PayPal is Reasonably Priced
Currently, PayPal is reasonably priced for its current trajectory and growth capabilities. Its market capitalization is just under $70 billion, and it is currently at its 52-week high. As you can see below, PayPal stacks up well compared to FANG stocks when you compare the enterprise value to EBITDA. See the table I made using each company's most recent 10-Q and 10-K below.
(Source: Jones, Brock "EV to EBITDA Table for FANG and PayPal")
The EV-to-EBITDA ratio is used to measure the cost of the entire enterprise regardless of its capital structure. With PayPal's growth potential, it seems to be at a reasonable figure of 27.63.
Not only does PayPal seem fairly priced based on its EV/EBITDA, it also produces large amounts of cash. The company has just issued a repurchase program to the tune of $5 billion. With no debt and high amounts of free cash flow, it can return lots of cash to shareholders. PayPal's ability to return cash to shareholders, while still having massive growth opportunities, shows how great its business really is.
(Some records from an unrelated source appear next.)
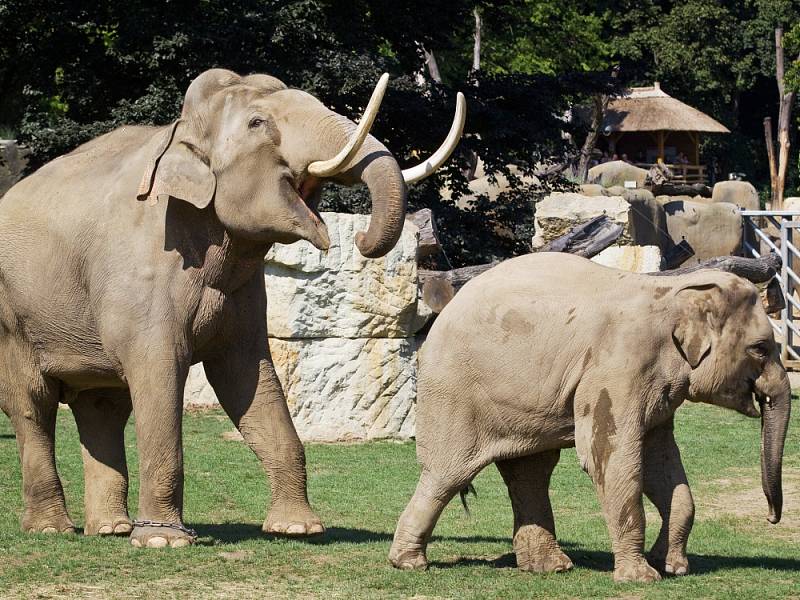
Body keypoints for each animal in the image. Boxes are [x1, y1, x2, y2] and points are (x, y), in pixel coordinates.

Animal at [390, 252, 792, 580]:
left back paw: (550, 568)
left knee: (531, 472)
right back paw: (409, 563)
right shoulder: (617, 370)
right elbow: (609, 456)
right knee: (449, 472)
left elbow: (661, 462)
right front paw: (642, 578)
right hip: (454, 391)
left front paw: (673, 567)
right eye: (760, 348)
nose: (771, 518)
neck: (669, 291)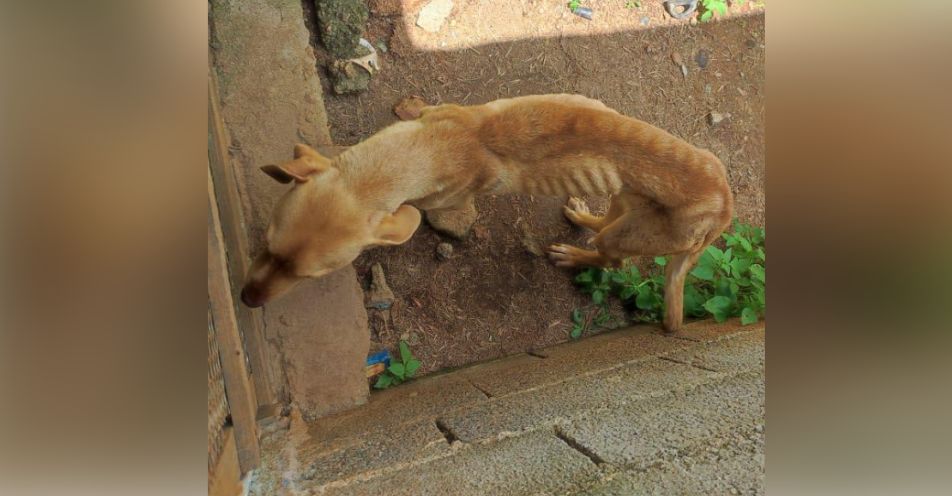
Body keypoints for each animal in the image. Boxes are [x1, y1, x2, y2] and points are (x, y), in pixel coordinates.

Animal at [242, 94, 732, 334]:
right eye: (266, 245)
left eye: (312, 277)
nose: (246, 300)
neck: (432, 148)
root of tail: (727, 205)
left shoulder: (438, 200)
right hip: (624, 200)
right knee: (604, 221)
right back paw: (580, 218)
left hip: (634, 236)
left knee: (610, 258)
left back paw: (575, 255)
PayPal has solidified its place in the payments industry and has a clear pathway to long-term growth through Venmo. It is also reasonably priced according to the EV/EBITDA ratio, and produces large amounts of free cash flow. PYPL is an excellent stock for long-term growth investors to add to their portfolios.
Disclosure: I am/we are long PYPL.
I wrote this article myself, and it expresses my own opinions. I am not receiving compensation for it (other than from Seeking Alpha). I have no business relationship with any company whose stock is mentioned in this article.